Binary Variable: ‘high_rating’
Goal: Model whether a coffee is highly rated based on various factors
coffee_clean <- coffee_clean %>%
mutate(
high_rating = if_else(rating >= 95, 1, 0)
)
table(coffee_clean$high_rating)
##
## 0 1
## 1742 338
‘100g_USD’ - price per 100g of coffee in USD (continuous)
‘roast_num’ - ordered roast level (integer)
‘is_top_country’ - 1 if roast is in top 10, 0 otherwise
logit_mod <- glm(
high_rating ~ `100g_USD` + roast_num + is_top_country,
data = coffee_clean,
family = binomial
)
summary(logit_mod)
##
## Call:
## glm(formula = high_rating ~ `100g_USD` + roast_num + is_top_country,
## family = binomial, data = coffee_clean)
##
## Coefficients:
## Estimate Std. Error z value Pr(>|z|)
## (Intercept) -3.359102 1.379100 -2.436 0.0149 *
## `100g_USD` 0.056863 0.006346 8.961 <2e-16 ***
## roast_num -0.279408 0.109508 -2.551 0.0107 *
## is_top_country 1.700220 1.348236 1.261 0.2073
## ---
## Signif. codes: 0 '***' 0.001 '**' 0.01 '*' 0.05 '.' 0.1 ' ' 1
##
## (Dispersion parameter for binomial family taken to be 1)
##
## Null deviance: 1846.2 on 2079 degrees of freedom
## Residual deviance: 1723.1 on 2076 degrees of freedom
## AIC: 1731.1
##
## Number of Fisher Scoring iterations: 5
Model Interpretation:
\[ logit(Pr(\text{high_rating=1}))=β_0+β_1(\text{100g_USD})+β_2(\text{roast_num})+β_3(\text{is_top_country}) \]

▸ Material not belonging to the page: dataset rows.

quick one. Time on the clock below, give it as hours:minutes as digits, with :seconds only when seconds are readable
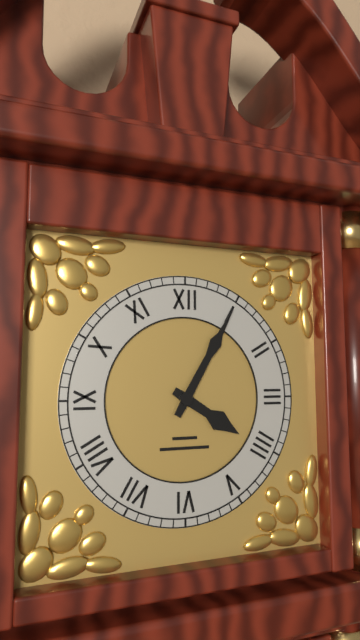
4:05
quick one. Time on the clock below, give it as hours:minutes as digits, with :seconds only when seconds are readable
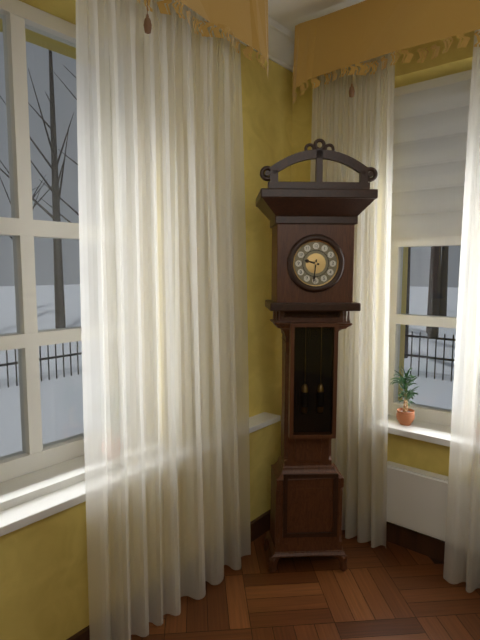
9:31
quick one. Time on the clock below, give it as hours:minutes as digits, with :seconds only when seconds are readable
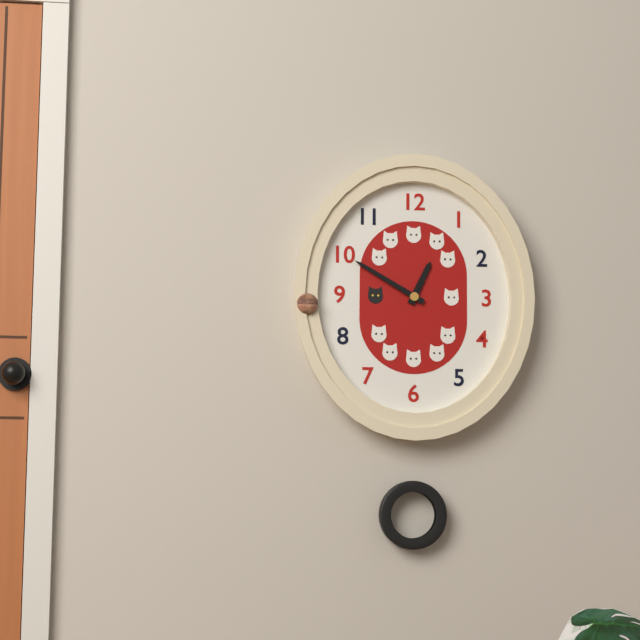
12:50
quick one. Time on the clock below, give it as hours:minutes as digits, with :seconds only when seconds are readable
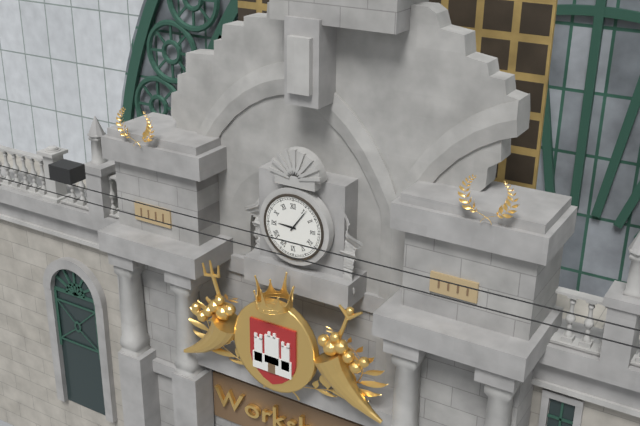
9:06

exp(coef(logit_mod)["`100g_USD`"])
## `100g_USD`
## 1.058511
\(Estimate = 0.0569\)
\(p < 2e^{-16}\)
Interpretation: Holding roast level and country group constant, each $1 increase per 100g increases the odds of being highly rated by about 5.9%. This is statistically strong and practically meaningful: higher‑priced coffees are more likely to be elite.
exp(coef(logit_mod)["roast_num"])
## roast_num
## 0.7562313
\(Estimate = -0.2794\)
\(p = 0.0107\)
Interpretation: For each level darker in coffee roast, the odds of being highly rating, which I defined as rated 95/100 and above, decrease by approximately 24%, holding price and country constant. I conclude from this that light roasts receive consistently far higher ratings.
exp(coef(logit_mod)["is_top_country"])
## is_top_country
## 5.475151
\(Estimate = 1.7002\)
\(p = 0.2073\)
Interpretation: Coffees roasted in a top‑10 country have 5.5 times the odds of being highly rated compared to others, controlling for price and roast. However, the p‑value indicates this effect is not statistically significant in this model. Ultimately, the direction is signficant, but uncertainty is also large.
Calculate 95% Confidence Interval for ‘100g_USD’
coef_est <- coef(logit_mod)["`100g_USD`"]
se_est <- summary(logit_mod)$coefficients["`100g_USD`", "Std. Error"]
# 95% CI on log-odds scale
lower_log <- coef_est - 1.96 * se_est
upper_log <- coef_est + 1.96 * se_est
c(lower_log, upper_log)
## `100g_USD` `100g_USD`
## 0.04442523 0.06930109
# Convert to odds ratio CI
exp(c(lower_log, upper_log))
## `100g_USD` `100g_USD`
## 1.045427 1.071759
Odds Ratio Confidence Interval:
\[ [1.0454, 1.0718] \]
Holding roast level and country group constant, each additional $1 per 100g of coffee is associated with an increase in the odds of being highly rated by between 4.5% and 7.2%, with 95% confidence.
Because the entire confidence interval lies above 1, the effect of price is:
positive
statistically significant
consistent across plausible values of the coefficient
This means that even after accounting for roast level and top‑country status, higher‑priced coffees reliably have higher odds of being rated 95 or above. This is statistically important because the effect of price is not only significant, but highly precise. From this, I can confidently conclude that the practical effect of this model is real.